Our school mascot was some senior dressed up in a very unrealistic-looking St. George caricature costume, a red dragon on a white surcoat and a foam lance in his hand as he stood at the front of the gym. I had a sudden vision of Owen standing up there too, the real dragon slayer and the simulacrum while the entire population of Trondheim Secondary yelled “GO, LANCERS!” at the top of their voices. It wasn't particularly inspiring.
“What's Christmas without a few dragons?” I said, and realized that maybe I hadn't kept my hysteria quite as at bay as I thought I had. “Give me some time, and I'll arrange for you to save some reindeer too.”
“It may have been a mistake introducing you to my aunts,” Owen said, but he closed his own hand over mine, to stop the shaking.

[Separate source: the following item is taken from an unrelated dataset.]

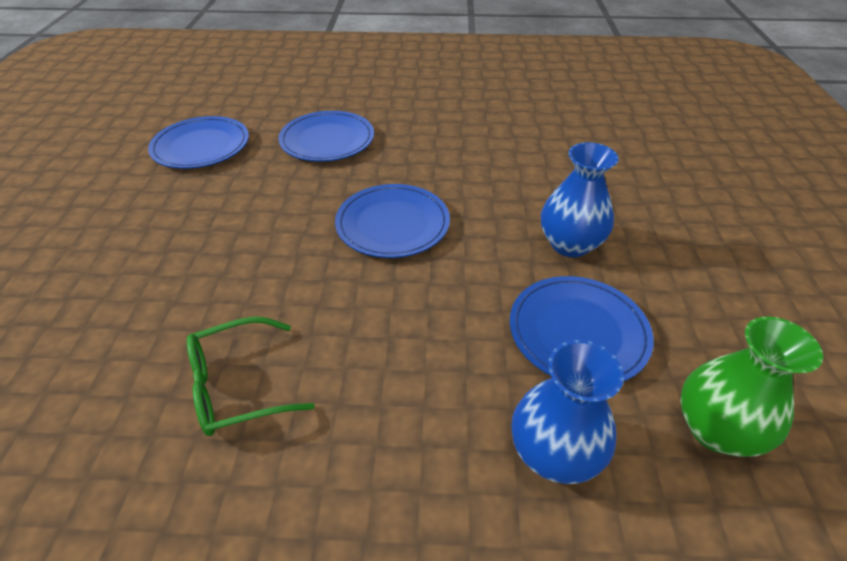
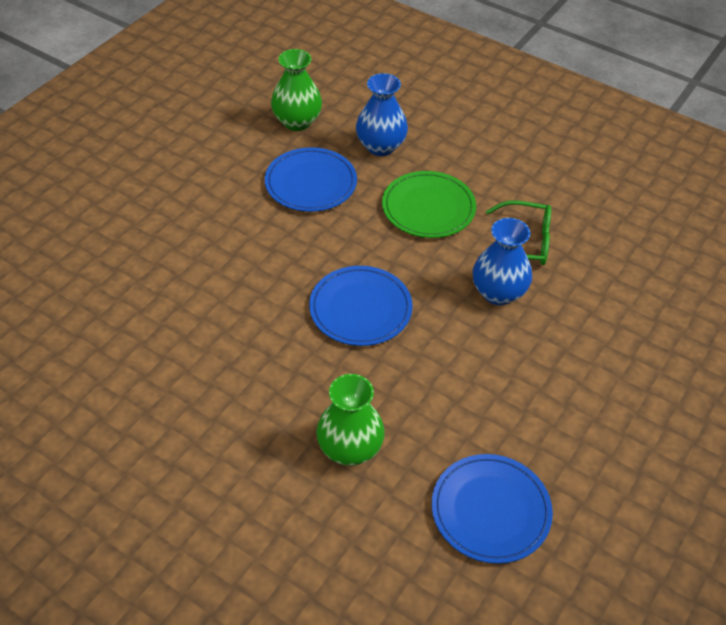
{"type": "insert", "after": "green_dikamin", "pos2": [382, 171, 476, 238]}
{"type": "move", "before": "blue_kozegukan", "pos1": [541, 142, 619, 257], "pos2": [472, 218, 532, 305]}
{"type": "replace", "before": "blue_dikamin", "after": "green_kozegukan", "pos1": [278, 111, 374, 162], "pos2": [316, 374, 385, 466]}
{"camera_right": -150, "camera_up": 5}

“Oh, don't be such a baby,” Lottie said, obliviously spooning crème brûlée into the tiny white ramekins it cooked in. “You just slayed a dragon more or less on your own. I'm sure you can handle some musical accompaniment.”
“Don't we have an English test tomorrow?” Owen said. He must have been desperate.
“Nope,” I said. “We're in the clear until next week.”
He looked at me like I had betrayed him, and Hannah, who had been watching me closely, laughed. Lottie put the ramekins in the oven and came over to sit at the table.
“You don't want to leave anyway,” she said. “You're going to tell me about your Internet theorist friend before I change my mind.”
I drank my hot chocolate while Owen outlined Archie's theory about a new hatching ground that we didn't know the location of. I was surprised that Lottie decided to pay attention to the idea at all. It was fairly farfetched. It wasn't like dragons were difficult to notice. And they couldn't have displaced a human population, or it would have made the news. There were very few places that a horde of dragons could just move into without attracting attention. When Owen finished, Lottie and Hannah looked at each other for a long moment.
“It would explain the increased number of attacks,” Hannah said slowly. “And it's not just Saltrock. We shouldn't get four dragons in a month here at the house.”
“Dad has been really busy lately, too,” Owen added. “They used to have one sighting a week here, and maybe only two attacks in a month. Now there are sightings practically every day, and if there's a whole week without two attacks, it's a light week.”
I should have known it was so bad. I'd been here for those dragon attacks. I'd brushed the death that landed on Nathan Stark. Whatever distractions I faced, at school or otherwise, I should have known. Trondheim was at the southern end of the region Aodhan patrolled, and if Owen was right, it meant that there were more dragons to the north of us than there had ever been before. We had to find where they were coming from. I thought about Michigan, what had been lost there when the dragon incursions couldn't be stopped.